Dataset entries
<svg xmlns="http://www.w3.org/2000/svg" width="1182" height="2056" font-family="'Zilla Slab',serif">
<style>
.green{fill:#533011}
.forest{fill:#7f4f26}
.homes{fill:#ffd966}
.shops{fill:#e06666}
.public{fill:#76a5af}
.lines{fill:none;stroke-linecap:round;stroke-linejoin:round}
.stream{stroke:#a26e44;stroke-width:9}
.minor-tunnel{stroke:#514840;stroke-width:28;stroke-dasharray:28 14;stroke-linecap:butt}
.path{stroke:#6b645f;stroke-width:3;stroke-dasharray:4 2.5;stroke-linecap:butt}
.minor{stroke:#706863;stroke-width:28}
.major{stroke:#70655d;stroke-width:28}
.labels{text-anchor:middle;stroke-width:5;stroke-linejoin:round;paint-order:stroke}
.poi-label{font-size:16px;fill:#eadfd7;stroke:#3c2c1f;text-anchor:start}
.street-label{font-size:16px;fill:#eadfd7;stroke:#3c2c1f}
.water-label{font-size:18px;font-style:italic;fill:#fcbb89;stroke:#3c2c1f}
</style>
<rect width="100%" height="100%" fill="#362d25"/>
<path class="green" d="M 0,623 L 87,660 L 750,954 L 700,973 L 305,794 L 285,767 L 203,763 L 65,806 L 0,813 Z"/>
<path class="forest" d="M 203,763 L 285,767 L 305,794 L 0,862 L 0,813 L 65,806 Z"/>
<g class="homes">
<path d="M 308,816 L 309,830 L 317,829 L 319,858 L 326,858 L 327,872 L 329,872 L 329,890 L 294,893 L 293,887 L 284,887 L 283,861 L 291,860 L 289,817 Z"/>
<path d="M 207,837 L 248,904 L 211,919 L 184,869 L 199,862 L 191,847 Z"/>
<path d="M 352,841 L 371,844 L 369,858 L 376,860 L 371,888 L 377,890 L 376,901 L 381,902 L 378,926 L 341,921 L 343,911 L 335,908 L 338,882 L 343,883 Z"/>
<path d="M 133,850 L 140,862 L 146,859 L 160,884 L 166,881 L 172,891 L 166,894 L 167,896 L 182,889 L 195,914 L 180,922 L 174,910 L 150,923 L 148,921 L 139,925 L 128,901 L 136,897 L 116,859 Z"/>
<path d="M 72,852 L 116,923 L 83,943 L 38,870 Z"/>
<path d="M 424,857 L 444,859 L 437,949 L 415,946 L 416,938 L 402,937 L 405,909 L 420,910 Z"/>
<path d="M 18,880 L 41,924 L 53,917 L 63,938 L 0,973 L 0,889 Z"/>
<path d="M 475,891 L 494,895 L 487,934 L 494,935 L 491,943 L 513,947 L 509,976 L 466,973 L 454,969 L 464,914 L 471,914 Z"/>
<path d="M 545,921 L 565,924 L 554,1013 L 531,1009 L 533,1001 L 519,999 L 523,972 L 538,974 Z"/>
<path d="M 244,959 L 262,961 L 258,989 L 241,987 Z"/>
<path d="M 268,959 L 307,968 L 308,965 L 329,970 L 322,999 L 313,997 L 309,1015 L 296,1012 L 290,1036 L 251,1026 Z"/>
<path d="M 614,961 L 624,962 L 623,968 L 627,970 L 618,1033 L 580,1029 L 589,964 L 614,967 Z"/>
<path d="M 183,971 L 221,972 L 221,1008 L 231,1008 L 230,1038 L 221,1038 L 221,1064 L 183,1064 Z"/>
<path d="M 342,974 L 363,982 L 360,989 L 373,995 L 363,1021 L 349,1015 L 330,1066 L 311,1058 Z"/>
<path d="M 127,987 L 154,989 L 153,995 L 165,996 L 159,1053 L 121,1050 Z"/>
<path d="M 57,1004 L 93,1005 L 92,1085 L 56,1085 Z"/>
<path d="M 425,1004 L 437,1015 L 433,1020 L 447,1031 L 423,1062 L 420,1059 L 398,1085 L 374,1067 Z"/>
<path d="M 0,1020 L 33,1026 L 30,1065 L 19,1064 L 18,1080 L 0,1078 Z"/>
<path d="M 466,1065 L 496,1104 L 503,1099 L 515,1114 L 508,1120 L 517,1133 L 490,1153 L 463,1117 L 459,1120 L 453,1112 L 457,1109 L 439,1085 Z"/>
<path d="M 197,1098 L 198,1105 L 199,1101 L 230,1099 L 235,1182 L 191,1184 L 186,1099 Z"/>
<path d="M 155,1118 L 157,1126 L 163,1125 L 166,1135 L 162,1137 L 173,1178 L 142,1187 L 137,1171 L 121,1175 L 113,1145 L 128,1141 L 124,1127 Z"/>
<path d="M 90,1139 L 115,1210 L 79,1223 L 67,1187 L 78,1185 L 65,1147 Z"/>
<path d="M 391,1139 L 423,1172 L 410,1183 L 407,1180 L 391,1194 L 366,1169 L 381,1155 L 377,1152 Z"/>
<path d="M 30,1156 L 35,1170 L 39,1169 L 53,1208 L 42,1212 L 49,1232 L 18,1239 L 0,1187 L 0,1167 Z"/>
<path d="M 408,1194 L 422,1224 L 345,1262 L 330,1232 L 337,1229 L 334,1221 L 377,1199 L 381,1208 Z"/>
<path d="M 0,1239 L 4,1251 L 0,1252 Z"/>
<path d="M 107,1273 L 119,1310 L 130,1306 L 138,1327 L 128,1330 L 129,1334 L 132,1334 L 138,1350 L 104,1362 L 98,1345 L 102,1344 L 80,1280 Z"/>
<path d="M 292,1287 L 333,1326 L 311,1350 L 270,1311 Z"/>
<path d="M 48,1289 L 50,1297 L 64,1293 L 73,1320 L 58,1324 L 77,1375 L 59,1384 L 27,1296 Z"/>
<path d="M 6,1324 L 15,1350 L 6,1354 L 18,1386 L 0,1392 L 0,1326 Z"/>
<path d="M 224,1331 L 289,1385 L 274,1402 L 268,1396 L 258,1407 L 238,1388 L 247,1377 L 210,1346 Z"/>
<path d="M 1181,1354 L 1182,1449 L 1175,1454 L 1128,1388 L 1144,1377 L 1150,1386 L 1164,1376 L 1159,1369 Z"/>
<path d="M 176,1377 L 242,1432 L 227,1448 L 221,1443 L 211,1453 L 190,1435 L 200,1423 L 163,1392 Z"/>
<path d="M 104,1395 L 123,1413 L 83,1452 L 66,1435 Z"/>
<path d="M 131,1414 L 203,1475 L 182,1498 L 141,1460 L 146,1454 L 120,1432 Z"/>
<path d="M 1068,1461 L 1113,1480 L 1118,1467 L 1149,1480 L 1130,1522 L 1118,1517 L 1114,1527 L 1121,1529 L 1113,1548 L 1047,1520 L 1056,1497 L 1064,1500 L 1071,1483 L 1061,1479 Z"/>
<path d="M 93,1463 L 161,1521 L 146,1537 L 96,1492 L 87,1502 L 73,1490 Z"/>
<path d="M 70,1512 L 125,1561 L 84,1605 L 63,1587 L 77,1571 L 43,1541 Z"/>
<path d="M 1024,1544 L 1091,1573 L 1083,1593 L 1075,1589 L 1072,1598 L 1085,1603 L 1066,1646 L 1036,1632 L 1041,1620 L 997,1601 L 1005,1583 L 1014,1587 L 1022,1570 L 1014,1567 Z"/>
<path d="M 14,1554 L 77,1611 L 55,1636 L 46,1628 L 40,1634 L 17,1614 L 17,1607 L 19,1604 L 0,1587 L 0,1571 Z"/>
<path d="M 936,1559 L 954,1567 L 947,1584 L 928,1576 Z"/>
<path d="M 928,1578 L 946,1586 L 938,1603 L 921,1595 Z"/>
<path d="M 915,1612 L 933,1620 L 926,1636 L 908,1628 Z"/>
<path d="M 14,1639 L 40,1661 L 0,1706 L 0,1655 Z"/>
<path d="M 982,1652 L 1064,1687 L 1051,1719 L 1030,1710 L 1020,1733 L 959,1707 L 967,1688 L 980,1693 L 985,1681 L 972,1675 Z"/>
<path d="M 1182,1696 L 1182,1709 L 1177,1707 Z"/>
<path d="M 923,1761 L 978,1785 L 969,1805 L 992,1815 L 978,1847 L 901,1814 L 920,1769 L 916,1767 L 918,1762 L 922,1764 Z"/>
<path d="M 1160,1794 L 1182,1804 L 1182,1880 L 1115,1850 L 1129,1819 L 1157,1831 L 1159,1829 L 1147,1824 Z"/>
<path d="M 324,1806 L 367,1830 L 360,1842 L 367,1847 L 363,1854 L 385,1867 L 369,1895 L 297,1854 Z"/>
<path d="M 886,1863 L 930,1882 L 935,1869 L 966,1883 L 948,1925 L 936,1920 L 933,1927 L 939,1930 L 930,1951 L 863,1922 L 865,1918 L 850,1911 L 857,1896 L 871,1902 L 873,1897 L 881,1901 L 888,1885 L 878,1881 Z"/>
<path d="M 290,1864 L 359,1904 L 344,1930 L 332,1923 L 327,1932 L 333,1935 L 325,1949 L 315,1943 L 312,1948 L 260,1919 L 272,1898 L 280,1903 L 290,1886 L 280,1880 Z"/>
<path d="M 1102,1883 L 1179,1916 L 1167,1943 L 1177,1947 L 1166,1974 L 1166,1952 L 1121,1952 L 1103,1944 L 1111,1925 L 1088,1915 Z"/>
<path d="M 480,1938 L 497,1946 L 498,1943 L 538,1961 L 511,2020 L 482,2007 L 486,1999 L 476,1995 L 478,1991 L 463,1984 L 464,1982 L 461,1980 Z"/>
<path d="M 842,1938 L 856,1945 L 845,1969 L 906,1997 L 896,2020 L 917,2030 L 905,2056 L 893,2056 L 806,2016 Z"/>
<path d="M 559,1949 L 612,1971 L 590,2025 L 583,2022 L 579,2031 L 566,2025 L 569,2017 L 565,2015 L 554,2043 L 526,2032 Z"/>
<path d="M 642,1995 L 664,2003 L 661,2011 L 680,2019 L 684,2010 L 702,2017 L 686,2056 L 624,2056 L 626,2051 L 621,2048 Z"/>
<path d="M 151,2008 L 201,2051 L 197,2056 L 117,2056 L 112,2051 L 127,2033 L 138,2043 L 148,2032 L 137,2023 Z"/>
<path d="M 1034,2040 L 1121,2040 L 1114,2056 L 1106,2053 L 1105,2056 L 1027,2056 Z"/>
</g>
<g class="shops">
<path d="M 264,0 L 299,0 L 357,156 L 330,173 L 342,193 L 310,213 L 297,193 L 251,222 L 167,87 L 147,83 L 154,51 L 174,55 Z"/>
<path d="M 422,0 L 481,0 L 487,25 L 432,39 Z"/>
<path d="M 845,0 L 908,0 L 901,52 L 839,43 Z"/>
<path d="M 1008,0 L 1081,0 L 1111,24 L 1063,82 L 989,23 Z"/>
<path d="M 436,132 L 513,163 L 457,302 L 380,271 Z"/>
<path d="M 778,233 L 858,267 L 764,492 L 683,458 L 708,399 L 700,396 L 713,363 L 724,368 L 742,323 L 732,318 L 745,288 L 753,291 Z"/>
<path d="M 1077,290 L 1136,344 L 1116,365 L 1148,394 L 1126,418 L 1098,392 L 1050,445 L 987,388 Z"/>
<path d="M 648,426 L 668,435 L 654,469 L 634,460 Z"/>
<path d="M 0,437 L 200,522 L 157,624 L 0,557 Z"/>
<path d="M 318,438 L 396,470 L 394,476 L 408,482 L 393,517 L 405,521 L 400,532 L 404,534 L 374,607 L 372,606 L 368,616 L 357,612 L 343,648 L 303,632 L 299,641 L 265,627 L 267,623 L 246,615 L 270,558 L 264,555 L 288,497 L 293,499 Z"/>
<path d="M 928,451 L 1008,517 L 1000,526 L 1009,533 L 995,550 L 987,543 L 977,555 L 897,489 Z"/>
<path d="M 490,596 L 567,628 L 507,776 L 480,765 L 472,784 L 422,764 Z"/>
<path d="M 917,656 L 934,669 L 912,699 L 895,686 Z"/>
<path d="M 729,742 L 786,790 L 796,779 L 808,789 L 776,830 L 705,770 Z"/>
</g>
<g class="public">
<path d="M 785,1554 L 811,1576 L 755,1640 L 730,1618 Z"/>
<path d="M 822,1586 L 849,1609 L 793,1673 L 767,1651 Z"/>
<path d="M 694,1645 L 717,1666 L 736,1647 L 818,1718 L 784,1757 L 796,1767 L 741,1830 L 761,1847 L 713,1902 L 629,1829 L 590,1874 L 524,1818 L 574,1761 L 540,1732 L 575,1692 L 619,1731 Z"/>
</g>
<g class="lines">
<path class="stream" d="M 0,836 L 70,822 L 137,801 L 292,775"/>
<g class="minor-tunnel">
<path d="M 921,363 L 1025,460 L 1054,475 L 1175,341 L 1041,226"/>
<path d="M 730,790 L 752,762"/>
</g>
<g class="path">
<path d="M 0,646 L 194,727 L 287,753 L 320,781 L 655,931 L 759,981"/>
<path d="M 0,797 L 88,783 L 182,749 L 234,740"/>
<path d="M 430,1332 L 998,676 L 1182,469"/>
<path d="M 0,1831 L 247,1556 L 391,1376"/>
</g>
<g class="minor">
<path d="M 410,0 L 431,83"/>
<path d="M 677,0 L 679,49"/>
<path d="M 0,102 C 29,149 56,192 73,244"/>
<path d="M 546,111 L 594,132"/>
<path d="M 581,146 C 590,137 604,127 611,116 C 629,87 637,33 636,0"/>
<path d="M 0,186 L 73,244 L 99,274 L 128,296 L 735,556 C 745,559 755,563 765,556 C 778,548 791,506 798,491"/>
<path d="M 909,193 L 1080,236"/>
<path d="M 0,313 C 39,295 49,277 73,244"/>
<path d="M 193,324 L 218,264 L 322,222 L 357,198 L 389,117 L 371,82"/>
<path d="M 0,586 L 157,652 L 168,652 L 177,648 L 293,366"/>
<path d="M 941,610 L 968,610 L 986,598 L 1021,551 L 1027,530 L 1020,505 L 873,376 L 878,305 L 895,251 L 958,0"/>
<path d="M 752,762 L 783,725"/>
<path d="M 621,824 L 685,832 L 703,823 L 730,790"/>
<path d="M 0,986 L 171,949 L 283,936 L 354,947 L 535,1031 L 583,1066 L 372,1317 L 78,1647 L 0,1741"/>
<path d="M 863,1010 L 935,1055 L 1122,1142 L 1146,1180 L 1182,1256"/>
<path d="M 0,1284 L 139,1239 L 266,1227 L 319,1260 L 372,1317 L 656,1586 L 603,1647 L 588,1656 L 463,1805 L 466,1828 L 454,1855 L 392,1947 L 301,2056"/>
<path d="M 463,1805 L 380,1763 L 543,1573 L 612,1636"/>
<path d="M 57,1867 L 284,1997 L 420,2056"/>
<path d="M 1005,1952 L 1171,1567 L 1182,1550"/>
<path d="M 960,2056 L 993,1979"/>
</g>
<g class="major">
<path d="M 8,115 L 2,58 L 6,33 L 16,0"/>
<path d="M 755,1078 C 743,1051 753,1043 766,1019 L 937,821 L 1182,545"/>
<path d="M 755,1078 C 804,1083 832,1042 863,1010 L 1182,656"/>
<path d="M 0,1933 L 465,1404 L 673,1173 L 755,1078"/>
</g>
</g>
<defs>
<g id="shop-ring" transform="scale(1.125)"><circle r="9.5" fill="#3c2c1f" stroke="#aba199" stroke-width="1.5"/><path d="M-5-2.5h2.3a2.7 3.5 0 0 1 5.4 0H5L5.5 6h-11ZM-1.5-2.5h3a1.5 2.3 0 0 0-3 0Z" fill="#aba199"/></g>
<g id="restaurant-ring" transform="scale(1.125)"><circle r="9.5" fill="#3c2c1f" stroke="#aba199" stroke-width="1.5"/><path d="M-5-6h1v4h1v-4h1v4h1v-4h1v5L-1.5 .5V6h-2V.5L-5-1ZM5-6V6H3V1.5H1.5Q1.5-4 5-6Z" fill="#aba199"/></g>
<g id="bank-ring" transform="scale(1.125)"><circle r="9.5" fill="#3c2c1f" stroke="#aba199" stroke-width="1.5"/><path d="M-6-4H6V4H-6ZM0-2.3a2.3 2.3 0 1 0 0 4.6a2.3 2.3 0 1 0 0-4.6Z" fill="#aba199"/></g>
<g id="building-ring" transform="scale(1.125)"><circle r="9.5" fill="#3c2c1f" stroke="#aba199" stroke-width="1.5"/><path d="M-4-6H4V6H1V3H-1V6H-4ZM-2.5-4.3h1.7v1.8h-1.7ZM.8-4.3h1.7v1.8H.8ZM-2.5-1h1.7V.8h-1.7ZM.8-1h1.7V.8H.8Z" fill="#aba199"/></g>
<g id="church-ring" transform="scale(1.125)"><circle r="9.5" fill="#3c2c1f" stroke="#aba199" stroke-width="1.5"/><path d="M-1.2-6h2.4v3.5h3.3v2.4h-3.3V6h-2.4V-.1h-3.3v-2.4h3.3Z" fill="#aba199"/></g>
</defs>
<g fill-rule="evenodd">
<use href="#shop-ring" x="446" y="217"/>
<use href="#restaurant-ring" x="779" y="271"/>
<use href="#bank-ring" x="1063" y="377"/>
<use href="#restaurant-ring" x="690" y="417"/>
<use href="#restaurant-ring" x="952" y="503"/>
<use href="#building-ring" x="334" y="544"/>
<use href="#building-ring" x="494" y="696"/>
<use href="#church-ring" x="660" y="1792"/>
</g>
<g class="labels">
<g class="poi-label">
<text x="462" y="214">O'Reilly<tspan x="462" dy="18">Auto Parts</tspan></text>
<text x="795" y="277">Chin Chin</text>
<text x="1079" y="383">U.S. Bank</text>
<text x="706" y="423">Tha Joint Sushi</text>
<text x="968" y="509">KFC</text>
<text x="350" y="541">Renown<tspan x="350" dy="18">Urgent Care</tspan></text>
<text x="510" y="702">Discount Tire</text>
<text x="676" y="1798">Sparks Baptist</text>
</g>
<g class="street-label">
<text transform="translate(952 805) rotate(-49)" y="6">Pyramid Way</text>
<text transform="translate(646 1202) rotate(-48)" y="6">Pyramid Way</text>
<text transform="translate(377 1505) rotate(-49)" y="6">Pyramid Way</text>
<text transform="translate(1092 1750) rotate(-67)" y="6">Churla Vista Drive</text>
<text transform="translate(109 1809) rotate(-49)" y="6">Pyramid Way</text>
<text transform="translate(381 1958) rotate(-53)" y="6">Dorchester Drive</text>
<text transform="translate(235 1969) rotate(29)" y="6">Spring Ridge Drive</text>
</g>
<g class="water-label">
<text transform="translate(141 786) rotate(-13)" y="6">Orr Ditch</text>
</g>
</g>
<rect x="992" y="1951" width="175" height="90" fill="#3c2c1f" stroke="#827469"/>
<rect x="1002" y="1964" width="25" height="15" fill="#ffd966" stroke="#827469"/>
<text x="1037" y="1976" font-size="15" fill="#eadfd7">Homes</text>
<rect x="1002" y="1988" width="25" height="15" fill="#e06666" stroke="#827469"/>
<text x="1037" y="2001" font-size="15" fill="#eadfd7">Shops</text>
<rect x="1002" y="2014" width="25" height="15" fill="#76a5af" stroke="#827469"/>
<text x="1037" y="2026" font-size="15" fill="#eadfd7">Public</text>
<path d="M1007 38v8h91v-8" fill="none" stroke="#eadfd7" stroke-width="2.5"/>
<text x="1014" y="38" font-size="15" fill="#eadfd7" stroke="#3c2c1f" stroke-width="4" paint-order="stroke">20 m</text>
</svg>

**Task statement**
I need each line of the entries that holds the string "lines" located and copied.

**Response to the task**
.lines{fill:none;stroke-linecap:round;stroke-linejoin:round}
<g class="lines">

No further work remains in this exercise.